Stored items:
/---
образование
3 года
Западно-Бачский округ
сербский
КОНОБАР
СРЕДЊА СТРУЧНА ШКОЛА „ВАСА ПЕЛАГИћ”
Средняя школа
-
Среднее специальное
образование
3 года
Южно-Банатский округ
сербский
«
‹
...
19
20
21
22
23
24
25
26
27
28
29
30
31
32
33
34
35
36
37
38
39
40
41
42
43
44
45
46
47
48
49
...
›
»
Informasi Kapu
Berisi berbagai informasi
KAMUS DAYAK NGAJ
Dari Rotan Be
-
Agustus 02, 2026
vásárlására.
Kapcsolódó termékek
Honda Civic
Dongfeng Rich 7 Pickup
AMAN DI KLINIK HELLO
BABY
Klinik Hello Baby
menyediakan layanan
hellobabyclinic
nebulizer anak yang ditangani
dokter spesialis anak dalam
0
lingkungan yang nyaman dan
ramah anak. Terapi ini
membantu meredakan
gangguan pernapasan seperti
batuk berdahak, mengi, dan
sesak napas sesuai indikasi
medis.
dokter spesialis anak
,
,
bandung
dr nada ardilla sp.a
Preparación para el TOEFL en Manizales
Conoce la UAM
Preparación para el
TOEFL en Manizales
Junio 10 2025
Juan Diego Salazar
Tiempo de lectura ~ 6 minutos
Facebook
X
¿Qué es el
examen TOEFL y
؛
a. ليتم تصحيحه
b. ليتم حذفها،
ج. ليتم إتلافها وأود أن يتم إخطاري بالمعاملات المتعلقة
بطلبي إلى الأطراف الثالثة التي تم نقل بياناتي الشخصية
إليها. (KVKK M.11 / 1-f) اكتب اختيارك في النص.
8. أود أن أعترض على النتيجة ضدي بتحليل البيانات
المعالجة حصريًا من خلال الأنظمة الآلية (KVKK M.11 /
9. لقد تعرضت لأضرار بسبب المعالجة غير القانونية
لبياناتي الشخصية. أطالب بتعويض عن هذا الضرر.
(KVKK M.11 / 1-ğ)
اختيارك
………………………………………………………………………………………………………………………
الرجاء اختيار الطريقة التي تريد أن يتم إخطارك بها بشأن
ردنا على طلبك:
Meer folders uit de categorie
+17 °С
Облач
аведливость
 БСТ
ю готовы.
\---
/---
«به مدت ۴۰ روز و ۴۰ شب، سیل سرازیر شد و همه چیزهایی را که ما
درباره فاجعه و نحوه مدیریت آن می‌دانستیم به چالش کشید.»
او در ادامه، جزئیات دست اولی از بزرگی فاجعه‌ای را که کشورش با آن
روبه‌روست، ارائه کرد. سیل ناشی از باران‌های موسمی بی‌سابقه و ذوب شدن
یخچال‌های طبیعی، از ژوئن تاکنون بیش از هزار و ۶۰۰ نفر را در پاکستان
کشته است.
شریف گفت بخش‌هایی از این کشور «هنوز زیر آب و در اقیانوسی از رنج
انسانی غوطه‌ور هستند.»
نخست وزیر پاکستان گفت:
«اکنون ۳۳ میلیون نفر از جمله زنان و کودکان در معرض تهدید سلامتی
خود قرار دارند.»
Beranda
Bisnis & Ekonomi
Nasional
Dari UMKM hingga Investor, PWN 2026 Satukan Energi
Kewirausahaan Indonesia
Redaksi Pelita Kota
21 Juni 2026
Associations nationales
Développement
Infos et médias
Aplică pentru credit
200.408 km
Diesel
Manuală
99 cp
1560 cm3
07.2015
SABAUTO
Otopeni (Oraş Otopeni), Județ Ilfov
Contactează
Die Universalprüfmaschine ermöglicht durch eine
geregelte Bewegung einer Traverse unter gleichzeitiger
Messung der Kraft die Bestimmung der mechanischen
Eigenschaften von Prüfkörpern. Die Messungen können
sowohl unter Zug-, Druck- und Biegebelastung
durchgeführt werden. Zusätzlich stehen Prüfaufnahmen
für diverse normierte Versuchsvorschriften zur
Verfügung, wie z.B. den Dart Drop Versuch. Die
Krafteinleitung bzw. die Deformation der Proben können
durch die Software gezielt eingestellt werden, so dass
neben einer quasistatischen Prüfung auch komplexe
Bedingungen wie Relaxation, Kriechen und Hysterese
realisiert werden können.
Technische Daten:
\---
Filter the records above down to the lines that contain the string "پاکستان", treating uppercase and lowercase letters as different.

یخچال‌های طبیعی، از ژوئن تاکنون بیش از هزار و ۶۰۰ نفر را در پاکستان
نخست وزیر پاکستان گفت:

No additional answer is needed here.